I ran my 2012 C5 with the rocker covers off and with the tank hooked up electrically and fuel line, but mounted perpendicular, off to the left side, sitting astraddle a wooden 2x3 that had been baling wired to the bikes frame and had its other end sitting on a sawhorse. Got better visual access to the rockers that way, but still a much bigger pain than running from a gravity fed auxilliary fuel tank hanging over the bike like a IV drip bag, like we can do with carby bikes. I ended up with quite a bit of oil overflowing on the exhaust side and running down the engine. I wonder if that increased oil flow exhaust vs. intake, is related to my lifter noise?, (which I think is coming from the exhaust hydraulic lifter or pushrod)
It occurred to me that I could probably weld a schaeder valve and a fuel line into a sturdy steel bottle, fill it 1/5 full with gasoline, screw on the cap, then pressurize the bottle with air to nominal rail pressure. The relatively large amount of air vs gasoline would keep the pressure reasonably constant over the test period. I've done this trick to get a high pressure water supply, above and beyond what any pump I own can produce.
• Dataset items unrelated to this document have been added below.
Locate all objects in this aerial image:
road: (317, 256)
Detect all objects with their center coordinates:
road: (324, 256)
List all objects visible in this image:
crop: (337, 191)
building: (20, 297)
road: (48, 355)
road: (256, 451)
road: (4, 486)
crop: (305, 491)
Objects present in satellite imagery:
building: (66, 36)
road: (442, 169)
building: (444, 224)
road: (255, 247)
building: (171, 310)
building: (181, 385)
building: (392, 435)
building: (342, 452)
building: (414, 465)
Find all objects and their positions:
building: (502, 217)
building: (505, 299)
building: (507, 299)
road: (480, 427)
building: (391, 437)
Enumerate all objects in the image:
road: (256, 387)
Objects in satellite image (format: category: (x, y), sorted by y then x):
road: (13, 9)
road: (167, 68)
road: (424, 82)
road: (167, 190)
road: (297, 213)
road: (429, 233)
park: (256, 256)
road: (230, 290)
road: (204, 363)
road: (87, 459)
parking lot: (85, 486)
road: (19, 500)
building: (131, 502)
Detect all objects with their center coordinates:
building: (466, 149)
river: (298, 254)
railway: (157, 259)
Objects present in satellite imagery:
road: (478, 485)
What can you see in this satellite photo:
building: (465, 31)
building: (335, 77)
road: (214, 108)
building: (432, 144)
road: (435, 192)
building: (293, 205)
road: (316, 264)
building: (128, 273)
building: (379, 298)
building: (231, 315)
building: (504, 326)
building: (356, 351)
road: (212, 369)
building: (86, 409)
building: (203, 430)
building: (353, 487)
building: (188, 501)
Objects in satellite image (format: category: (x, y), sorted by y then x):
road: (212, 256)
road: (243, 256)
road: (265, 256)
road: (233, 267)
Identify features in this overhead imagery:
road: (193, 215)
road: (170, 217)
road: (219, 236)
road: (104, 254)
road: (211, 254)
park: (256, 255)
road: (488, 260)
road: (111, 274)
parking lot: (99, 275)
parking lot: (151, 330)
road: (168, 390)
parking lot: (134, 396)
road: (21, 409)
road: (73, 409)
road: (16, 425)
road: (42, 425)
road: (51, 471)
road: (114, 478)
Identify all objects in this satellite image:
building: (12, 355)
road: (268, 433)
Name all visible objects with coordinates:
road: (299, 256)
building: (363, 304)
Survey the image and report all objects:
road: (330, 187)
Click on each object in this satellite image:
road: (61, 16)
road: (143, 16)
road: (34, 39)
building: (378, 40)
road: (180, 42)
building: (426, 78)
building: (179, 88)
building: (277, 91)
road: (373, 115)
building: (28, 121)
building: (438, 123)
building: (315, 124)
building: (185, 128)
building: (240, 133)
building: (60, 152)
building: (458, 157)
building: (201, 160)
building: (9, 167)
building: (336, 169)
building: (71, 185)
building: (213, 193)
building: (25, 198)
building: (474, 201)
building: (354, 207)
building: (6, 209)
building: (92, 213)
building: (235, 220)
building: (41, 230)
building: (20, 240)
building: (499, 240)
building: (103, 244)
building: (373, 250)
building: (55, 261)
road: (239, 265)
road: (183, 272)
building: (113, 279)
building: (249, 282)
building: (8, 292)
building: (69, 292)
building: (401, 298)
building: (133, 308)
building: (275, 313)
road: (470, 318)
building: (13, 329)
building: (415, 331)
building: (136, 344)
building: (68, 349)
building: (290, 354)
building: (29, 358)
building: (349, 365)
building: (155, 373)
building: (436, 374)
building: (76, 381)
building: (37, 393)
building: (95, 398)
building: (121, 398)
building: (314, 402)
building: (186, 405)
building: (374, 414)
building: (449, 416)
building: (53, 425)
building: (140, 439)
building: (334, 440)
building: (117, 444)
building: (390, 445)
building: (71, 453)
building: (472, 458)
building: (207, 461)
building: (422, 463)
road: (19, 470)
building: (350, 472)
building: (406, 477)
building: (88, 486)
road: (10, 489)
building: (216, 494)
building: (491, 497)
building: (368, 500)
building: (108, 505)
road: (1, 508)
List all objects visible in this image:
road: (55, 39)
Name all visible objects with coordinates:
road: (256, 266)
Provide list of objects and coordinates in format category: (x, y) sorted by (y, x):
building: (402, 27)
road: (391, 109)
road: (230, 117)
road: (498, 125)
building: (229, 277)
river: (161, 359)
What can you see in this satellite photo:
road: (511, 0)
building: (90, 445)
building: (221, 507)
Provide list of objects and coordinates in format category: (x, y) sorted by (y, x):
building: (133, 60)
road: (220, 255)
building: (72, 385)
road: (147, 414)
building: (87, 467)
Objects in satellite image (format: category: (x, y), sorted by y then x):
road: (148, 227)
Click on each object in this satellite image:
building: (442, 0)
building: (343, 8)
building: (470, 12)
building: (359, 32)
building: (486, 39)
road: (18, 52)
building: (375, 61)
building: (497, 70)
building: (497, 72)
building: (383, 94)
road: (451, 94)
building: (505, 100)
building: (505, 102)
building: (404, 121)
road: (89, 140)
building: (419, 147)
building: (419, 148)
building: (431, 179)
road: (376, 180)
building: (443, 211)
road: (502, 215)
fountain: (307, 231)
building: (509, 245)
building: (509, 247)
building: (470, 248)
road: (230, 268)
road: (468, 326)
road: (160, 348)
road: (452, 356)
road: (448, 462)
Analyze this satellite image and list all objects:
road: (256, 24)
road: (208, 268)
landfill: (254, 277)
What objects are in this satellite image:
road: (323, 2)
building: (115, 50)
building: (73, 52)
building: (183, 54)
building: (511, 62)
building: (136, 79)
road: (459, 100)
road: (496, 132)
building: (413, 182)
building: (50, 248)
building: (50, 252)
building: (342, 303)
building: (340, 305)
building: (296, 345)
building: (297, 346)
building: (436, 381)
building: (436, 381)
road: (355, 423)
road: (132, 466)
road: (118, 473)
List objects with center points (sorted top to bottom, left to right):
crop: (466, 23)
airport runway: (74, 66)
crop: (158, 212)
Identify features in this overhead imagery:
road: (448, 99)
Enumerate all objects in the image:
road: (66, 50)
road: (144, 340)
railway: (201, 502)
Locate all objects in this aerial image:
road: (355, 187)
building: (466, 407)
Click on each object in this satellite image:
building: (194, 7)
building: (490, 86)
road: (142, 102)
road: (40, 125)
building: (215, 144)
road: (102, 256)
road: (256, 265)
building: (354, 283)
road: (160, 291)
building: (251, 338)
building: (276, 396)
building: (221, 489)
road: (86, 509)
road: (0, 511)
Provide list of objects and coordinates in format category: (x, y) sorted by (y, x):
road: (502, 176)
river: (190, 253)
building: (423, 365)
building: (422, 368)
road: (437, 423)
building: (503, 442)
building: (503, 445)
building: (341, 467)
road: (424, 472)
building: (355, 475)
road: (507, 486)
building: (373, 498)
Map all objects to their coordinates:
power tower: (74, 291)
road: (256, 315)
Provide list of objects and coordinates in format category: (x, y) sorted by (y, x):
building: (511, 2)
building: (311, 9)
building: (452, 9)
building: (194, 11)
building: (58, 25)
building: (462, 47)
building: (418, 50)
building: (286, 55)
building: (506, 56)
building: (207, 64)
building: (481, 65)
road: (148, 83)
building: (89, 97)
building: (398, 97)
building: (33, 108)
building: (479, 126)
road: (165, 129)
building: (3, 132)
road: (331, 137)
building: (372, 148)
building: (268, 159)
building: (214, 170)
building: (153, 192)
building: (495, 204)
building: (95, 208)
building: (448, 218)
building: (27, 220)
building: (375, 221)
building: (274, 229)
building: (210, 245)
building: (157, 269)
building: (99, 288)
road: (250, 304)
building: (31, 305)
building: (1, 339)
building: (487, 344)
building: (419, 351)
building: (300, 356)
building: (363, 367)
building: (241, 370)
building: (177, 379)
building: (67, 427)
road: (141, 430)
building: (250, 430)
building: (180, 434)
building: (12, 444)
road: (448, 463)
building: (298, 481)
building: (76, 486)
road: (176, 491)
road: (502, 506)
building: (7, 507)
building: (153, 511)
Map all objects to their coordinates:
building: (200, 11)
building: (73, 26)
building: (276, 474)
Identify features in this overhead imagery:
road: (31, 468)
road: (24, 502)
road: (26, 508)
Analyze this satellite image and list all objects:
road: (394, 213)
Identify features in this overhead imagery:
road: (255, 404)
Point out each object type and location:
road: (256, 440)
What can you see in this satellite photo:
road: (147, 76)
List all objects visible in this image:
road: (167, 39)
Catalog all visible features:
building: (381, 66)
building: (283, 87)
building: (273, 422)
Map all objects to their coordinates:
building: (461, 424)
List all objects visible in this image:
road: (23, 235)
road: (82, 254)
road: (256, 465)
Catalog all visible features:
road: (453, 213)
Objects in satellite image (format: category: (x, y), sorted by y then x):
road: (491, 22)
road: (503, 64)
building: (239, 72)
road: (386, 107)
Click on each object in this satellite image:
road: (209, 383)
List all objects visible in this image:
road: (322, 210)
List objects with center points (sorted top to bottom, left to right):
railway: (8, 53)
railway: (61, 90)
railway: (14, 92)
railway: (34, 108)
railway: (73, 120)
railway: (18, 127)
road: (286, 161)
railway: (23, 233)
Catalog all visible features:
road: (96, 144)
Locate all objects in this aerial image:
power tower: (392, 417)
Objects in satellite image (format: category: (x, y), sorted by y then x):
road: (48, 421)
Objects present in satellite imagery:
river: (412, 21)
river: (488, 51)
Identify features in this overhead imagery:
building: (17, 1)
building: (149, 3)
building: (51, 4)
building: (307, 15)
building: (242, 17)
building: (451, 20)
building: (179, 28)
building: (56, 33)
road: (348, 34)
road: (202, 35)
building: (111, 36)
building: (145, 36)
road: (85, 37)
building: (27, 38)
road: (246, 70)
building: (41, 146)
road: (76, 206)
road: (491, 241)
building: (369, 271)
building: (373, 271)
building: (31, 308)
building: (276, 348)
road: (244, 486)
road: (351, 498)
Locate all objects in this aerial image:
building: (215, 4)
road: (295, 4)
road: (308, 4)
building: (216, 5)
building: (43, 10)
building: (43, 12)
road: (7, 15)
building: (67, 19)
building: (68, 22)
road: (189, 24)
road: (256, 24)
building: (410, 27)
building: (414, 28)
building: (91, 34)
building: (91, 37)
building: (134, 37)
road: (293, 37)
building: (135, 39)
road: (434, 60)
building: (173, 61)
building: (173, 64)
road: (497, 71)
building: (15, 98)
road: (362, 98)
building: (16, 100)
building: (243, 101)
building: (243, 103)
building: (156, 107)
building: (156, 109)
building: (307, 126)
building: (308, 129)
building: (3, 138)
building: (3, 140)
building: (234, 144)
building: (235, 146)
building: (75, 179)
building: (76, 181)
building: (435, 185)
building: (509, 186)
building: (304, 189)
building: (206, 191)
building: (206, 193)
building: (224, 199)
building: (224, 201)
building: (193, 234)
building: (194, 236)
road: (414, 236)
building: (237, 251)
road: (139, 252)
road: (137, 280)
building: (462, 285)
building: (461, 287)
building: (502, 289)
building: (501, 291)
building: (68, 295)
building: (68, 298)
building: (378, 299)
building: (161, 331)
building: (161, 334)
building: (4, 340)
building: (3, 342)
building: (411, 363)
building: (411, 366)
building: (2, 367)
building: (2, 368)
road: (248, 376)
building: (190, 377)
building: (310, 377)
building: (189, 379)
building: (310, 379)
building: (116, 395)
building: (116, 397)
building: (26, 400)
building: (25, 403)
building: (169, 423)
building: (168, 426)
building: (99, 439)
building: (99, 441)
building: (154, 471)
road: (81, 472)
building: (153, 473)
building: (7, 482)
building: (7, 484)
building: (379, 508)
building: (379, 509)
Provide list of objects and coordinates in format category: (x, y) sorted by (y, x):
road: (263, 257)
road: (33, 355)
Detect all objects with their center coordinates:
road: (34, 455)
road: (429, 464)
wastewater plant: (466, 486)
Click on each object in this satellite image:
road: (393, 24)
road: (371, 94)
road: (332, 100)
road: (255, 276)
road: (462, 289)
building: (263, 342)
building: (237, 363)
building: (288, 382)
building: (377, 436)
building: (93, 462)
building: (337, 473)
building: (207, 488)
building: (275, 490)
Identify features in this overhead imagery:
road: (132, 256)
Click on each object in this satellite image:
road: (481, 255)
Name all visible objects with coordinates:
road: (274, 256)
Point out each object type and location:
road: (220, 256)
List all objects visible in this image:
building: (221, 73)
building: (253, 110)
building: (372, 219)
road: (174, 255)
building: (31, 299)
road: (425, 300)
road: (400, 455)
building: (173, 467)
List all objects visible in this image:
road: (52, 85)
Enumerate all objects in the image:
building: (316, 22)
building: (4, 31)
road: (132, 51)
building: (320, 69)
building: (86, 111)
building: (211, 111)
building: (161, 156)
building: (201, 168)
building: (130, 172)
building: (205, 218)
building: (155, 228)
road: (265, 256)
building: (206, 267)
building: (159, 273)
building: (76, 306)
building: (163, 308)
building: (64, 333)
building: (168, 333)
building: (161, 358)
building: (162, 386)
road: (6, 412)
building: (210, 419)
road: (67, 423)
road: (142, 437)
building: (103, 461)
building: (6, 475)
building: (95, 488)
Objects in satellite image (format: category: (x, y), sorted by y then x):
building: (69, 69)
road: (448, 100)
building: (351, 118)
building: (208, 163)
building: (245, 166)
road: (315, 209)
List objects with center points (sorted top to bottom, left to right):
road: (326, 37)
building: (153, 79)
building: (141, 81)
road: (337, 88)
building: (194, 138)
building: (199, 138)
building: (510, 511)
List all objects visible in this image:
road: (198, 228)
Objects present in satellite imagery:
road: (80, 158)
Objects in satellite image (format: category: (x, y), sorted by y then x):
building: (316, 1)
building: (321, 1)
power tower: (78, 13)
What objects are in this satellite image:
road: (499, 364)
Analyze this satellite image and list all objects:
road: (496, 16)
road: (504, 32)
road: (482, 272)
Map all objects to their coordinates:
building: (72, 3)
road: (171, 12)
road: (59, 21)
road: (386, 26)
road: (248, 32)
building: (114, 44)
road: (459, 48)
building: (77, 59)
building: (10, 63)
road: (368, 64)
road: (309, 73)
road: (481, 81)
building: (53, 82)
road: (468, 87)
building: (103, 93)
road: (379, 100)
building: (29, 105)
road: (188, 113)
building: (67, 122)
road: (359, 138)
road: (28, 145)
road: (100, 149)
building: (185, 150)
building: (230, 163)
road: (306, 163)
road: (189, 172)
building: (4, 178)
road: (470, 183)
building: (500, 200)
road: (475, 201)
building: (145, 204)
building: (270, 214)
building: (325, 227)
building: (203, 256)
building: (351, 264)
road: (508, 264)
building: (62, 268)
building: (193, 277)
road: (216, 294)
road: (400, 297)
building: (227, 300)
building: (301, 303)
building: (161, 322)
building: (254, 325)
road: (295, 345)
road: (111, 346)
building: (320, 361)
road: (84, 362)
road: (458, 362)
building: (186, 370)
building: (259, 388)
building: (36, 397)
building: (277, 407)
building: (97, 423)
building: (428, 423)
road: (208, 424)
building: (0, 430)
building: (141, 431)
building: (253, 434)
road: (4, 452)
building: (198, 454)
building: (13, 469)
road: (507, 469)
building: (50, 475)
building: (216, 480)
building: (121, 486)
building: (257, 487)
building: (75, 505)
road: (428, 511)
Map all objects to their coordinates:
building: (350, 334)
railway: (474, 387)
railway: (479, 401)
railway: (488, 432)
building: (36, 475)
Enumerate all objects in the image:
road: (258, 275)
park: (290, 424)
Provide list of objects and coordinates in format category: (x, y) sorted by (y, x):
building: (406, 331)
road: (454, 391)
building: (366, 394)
Of course the drawback is working with a pressure vessel full of gasoline hanging next to your head, but it doesn't seem a whole lot worse to me than holding a propane cylinder torch? What do you guys think? That it's amazing I've lived into my 60s?
Or, one could use a gravity fed tank feeding an inline pressure pump. I'd have already rigged this idea up, but the only pumps I have laying around, that are for inline use, and not of in-tank construction, are low pressure leftovers from carby days. If rail pressure isn't reasonably close to spec. the engine might run, but the A/F ratio will be off.
I imagine that most cars and some bikes will have some sensors and safeties that would need to be lied to, but my RE seems relatively free of that complexity.